Copy every line of the entries that includes the word "round".

Dataset excerpts
--
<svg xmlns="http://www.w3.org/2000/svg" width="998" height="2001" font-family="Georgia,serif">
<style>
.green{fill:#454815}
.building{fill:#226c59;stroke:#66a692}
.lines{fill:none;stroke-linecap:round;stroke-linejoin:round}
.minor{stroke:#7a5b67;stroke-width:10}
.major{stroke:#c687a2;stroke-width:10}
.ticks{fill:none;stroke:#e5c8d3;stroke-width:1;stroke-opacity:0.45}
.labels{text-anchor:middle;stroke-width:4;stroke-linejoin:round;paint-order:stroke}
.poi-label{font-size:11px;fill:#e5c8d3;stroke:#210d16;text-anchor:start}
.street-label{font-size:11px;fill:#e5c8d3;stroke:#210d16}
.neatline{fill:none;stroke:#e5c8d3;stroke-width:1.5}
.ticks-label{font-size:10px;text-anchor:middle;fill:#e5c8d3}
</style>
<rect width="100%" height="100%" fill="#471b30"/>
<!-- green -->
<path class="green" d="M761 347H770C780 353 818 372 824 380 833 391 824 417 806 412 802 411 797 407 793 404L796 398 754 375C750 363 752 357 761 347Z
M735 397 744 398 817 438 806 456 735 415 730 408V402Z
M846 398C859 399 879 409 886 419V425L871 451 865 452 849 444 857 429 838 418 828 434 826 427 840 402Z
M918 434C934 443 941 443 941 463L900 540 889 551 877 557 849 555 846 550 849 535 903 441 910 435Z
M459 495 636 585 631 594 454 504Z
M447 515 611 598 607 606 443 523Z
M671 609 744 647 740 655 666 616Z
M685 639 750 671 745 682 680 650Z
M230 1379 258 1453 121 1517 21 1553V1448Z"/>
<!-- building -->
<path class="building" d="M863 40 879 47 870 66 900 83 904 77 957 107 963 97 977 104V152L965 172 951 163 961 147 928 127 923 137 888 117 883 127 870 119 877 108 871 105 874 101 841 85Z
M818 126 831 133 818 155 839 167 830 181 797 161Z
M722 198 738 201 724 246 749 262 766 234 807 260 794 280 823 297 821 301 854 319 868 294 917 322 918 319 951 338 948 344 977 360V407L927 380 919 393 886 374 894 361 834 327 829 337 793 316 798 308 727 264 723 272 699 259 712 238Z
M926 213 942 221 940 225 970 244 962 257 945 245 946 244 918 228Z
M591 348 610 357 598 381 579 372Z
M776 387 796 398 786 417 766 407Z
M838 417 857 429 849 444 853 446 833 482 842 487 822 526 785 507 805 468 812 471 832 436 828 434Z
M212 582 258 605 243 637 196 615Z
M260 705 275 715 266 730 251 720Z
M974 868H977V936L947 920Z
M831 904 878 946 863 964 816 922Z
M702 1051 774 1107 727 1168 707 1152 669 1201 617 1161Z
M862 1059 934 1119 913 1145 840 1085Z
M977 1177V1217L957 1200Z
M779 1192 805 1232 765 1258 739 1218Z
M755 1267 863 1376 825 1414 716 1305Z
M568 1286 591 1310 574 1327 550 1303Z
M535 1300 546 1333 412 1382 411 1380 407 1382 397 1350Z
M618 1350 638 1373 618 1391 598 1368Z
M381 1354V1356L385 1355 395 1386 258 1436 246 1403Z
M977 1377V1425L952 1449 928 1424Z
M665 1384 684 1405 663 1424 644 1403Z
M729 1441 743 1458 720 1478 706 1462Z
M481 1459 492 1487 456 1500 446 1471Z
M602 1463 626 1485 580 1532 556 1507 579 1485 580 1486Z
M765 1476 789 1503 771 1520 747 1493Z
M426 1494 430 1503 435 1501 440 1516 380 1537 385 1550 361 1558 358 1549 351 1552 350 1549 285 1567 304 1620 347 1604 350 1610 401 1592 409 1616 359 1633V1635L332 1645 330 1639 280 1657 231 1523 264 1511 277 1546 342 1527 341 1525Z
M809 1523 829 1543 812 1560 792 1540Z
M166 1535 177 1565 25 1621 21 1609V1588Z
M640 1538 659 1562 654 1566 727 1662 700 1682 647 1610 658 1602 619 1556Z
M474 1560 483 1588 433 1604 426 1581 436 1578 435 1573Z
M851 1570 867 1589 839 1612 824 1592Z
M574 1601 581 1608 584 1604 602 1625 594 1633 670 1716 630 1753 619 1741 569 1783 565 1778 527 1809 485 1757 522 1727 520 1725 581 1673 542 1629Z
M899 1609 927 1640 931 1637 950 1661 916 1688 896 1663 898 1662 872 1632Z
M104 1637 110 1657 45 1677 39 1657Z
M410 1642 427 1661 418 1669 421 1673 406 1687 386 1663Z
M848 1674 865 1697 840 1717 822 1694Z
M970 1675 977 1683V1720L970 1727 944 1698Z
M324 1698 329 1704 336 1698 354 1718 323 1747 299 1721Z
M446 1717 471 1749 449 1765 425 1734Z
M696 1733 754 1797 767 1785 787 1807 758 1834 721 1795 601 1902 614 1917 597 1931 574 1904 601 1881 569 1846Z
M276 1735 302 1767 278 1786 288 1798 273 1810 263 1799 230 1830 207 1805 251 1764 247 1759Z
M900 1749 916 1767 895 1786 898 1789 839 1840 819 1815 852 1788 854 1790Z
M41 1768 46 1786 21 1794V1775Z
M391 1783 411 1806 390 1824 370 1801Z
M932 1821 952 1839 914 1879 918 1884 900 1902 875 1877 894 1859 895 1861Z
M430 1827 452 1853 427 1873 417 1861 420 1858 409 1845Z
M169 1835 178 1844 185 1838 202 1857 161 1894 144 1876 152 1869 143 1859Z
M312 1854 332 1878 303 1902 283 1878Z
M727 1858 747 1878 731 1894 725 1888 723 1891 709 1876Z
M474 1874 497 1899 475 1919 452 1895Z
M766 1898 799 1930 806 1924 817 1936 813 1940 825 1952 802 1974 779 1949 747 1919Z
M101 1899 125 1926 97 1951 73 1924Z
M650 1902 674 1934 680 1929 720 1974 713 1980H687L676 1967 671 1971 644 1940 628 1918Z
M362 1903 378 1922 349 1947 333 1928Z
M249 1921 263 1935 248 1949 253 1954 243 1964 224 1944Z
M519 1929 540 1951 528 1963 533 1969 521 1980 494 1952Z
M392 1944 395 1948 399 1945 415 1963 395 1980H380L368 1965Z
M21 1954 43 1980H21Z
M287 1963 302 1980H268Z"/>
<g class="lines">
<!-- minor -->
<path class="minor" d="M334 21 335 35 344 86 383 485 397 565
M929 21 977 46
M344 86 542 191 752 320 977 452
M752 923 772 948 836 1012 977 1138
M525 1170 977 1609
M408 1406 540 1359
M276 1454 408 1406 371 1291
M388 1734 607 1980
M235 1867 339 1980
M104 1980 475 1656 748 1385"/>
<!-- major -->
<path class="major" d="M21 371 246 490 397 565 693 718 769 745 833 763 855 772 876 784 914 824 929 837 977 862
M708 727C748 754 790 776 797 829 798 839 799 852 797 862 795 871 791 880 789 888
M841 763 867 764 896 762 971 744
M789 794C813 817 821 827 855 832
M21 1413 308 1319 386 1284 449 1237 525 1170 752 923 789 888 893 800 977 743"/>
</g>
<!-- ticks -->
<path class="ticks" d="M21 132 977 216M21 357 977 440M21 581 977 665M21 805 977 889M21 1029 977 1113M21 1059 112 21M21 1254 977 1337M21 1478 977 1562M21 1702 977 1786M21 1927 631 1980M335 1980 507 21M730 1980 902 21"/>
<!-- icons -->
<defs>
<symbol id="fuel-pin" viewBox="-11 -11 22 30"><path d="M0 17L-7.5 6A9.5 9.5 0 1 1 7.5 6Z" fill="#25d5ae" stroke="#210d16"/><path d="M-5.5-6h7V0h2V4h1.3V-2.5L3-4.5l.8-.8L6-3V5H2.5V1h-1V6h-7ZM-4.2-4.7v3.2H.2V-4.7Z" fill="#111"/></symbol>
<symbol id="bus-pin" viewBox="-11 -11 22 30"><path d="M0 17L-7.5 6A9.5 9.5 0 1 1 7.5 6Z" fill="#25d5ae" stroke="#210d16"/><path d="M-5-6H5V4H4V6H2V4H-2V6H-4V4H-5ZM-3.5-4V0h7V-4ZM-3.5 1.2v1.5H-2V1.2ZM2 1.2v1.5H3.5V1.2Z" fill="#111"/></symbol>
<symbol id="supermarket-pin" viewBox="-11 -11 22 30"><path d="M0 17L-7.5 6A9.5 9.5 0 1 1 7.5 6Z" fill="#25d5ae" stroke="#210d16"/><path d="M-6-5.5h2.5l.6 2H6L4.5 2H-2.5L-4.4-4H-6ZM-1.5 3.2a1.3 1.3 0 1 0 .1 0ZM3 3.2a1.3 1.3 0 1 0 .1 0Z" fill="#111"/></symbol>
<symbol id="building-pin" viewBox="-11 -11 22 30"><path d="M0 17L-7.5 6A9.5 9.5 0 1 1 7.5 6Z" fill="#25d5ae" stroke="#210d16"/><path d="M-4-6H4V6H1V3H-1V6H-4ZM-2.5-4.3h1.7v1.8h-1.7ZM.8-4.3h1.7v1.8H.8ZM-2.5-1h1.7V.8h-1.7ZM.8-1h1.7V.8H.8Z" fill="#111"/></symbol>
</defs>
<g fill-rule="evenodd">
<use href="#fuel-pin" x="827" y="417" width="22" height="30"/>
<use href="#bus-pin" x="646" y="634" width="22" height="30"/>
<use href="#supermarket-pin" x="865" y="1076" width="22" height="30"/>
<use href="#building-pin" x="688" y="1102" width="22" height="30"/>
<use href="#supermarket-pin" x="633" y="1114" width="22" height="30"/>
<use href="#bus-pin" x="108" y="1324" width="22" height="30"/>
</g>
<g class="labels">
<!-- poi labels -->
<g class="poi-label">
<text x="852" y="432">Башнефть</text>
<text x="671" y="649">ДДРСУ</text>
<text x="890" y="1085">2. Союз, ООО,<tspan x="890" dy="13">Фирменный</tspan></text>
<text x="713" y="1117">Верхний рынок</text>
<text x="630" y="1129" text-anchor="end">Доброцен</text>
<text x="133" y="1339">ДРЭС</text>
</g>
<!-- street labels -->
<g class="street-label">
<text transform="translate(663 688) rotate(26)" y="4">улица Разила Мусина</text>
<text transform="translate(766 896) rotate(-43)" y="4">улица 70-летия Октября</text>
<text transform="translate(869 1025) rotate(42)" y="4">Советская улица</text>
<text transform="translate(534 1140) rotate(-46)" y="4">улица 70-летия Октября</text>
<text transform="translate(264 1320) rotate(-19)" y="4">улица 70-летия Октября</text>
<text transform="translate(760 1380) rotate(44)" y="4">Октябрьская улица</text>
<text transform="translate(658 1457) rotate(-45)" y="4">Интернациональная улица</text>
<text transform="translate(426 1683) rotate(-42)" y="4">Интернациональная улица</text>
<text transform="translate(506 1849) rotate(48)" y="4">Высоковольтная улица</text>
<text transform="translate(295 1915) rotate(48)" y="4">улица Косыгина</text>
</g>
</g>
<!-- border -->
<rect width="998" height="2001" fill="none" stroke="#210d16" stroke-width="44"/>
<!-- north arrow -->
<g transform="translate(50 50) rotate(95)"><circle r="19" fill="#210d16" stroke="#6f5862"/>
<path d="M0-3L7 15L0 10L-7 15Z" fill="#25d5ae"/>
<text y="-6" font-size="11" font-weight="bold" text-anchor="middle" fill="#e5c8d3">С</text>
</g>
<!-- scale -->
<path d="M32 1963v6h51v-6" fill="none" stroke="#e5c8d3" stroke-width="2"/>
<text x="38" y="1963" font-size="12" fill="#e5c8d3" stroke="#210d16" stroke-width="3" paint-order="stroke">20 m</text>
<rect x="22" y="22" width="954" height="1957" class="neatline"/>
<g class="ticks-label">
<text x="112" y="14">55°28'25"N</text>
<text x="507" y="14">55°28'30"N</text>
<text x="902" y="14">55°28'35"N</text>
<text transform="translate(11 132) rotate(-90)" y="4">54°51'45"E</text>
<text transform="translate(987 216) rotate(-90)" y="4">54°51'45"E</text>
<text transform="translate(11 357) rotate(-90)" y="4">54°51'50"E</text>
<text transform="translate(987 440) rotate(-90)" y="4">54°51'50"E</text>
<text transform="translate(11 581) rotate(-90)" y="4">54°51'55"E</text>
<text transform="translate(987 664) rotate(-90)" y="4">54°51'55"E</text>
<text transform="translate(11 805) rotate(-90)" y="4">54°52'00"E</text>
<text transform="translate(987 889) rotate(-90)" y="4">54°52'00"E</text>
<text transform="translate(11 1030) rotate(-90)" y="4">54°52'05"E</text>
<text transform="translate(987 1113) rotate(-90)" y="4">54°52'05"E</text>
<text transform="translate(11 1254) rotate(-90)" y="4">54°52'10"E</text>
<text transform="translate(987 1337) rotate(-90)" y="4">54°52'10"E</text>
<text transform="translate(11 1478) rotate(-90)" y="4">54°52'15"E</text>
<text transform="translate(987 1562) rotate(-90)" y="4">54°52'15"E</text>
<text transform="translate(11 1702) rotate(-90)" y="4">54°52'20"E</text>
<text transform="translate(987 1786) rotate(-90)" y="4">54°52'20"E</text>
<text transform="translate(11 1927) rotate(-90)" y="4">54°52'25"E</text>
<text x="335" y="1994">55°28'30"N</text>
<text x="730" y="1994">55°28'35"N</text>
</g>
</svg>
--
# Response
.lines{fill:none;stroke-linecap:round;stroke-linejoin:round}
.labels{text-anchor:middle;stroke-width:4;stroke-linejoin:round;paint-order:stroke}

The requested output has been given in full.